52.4.2 What Happens When You Register the Key Store and Write to the Credential Store

Entering this information enables the creation of keystore-csf-key, sign-csf-key and enc-csf-key in the credential store of the domain. You can verify that the keys have been created by viewing the credential store page of the domain in Oracle Enterprise Manager.

52.5 Maintaining Application Session Context Across Web Service Requests

When the user invokes a function defined by a web service, the current application session context must be propagated across web service requests. The application session context contains important information that is stored for the duration of the user's HTTP session. This includes information that defines a context for the application, such as its language preferences, date, and number formatting.

In order for application session context propagation to occur, you need to register the ApplSessionContext class with the context interceptor infrastructure.
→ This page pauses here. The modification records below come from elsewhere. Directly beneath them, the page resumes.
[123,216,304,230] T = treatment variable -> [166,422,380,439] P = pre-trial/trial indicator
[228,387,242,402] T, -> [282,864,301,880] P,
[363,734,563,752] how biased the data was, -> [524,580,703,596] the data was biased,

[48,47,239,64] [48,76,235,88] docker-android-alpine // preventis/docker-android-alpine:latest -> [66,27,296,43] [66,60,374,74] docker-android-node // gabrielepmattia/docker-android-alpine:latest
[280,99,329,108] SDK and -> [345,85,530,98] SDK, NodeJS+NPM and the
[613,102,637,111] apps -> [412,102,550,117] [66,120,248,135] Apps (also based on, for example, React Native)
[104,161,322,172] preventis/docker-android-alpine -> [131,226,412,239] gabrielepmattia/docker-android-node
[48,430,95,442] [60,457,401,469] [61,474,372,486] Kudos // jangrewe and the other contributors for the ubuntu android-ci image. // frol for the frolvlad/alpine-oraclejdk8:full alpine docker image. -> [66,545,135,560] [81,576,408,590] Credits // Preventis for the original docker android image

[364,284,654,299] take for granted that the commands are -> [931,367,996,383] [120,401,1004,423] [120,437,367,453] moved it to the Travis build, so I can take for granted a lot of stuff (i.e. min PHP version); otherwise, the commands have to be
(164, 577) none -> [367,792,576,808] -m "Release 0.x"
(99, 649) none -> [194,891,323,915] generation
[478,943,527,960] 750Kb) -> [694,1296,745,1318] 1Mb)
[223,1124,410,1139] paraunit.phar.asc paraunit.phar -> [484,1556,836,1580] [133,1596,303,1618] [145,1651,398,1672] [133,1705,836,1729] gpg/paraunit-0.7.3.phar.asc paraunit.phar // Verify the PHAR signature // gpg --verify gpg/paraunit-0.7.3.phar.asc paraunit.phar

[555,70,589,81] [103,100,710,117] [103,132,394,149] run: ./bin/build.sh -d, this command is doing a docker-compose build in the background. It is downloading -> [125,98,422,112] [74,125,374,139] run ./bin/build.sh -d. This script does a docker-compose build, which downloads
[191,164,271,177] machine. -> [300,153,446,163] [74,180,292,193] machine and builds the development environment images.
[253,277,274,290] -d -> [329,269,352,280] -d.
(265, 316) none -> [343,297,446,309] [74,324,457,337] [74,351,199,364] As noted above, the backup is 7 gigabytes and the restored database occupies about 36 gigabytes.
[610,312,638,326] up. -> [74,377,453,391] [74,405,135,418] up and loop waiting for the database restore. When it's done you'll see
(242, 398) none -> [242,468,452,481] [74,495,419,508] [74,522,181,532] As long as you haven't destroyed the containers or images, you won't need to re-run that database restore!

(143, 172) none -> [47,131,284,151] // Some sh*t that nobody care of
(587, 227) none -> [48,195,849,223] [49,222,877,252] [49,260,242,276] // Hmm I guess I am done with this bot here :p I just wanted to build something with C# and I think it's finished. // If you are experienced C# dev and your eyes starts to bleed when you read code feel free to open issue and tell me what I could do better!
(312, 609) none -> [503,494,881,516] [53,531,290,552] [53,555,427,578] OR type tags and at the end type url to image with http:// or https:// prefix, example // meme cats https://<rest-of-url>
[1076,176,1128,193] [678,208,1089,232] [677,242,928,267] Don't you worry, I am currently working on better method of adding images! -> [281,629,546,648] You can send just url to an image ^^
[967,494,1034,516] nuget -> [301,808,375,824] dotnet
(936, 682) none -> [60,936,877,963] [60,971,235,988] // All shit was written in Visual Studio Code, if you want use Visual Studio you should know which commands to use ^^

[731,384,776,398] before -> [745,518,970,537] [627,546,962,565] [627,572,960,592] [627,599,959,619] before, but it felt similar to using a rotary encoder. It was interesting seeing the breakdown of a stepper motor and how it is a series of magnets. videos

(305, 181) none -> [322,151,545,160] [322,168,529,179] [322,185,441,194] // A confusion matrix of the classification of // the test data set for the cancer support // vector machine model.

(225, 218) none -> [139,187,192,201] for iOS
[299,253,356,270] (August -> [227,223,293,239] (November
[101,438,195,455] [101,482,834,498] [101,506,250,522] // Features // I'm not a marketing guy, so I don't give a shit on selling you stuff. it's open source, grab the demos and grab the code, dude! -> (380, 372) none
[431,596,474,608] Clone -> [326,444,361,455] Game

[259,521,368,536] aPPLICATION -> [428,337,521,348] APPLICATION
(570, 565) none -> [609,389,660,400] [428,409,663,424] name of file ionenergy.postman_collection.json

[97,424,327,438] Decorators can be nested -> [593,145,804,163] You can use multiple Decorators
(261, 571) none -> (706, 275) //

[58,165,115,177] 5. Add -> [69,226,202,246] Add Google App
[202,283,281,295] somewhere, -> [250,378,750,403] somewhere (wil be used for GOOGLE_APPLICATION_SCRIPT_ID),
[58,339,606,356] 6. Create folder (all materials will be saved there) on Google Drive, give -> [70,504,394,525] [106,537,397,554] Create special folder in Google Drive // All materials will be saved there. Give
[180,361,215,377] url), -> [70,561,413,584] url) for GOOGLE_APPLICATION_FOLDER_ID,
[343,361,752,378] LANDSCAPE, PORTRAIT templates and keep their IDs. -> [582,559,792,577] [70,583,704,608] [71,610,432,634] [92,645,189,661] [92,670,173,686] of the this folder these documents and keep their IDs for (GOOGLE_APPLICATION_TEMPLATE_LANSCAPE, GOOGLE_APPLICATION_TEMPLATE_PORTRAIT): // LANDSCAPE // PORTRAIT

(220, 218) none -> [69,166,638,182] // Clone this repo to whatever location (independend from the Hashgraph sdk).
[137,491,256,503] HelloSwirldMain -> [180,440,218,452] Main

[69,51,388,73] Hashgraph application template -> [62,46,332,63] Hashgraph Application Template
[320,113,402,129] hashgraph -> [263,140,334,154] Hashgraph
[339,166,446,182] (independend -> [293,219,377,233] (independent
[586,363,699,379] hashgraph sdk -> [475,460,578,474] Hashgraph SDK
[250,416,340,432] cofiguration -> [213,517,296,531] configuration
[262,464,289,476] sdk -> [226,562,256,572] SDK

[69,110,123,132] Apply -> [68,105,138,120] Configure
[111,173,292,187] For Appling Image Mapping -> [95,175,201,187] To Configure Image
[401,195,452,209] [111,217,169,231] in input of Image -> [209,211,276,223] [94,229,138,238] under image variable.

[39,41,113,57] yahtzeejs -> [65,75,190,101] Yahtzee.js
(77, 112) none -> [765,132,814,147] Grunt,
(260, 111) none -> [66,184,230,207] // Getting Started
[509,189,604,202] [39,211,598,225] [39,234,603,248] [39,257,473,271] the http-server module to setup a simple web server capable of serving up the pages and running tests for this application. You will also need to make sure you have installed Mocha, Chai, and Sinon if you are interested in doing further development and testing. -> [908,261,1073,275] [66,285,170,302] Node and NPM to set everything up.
Then when a SOAP request is generated by the invoked web service, the request calls out to the infrastructure and adds the application session context onto the SOAP payload.

To register the ApplSessionContext class, you must add the oracle.applcore.config library to the weblogic-application.xml file for projects on both ends of the web service request. In order for propagation to work, both the portlet consumer and the portlet producer must have this library.

Before you begin:

It may be helpful to have an understanding of application user sessions. For more information, see Chapter 48, "Implementing Application User Sessions."

You will need to complete this task:

Configure your project to use application user sessions. For more information, see Section 48.2, "Configuring Your Project to Use Application User Sessions."

To add the Oracle Applications Core (Config) JDev library to the classpath:

  1. In the Application Resources panel of the Application Navigator, double-click the weblogic-application.xml file of the project that defines the portlet producer.

  2. In the source editor for the file, add the following lines alongside the other <library-ref> tags:

    <library-ref>
      <library-name>
        oracle.applcore.config
      </library-name>
    </library-ref>
    

    The order of the <library-ref> tags is not important; however, all <library-ref> tags must be grouped together.

  3. Repeat this change in the project that defines the portlet consumer.

    In order for propagation to work, both the portlet consumer and the portlet producer must have the oracle.applcore.config library.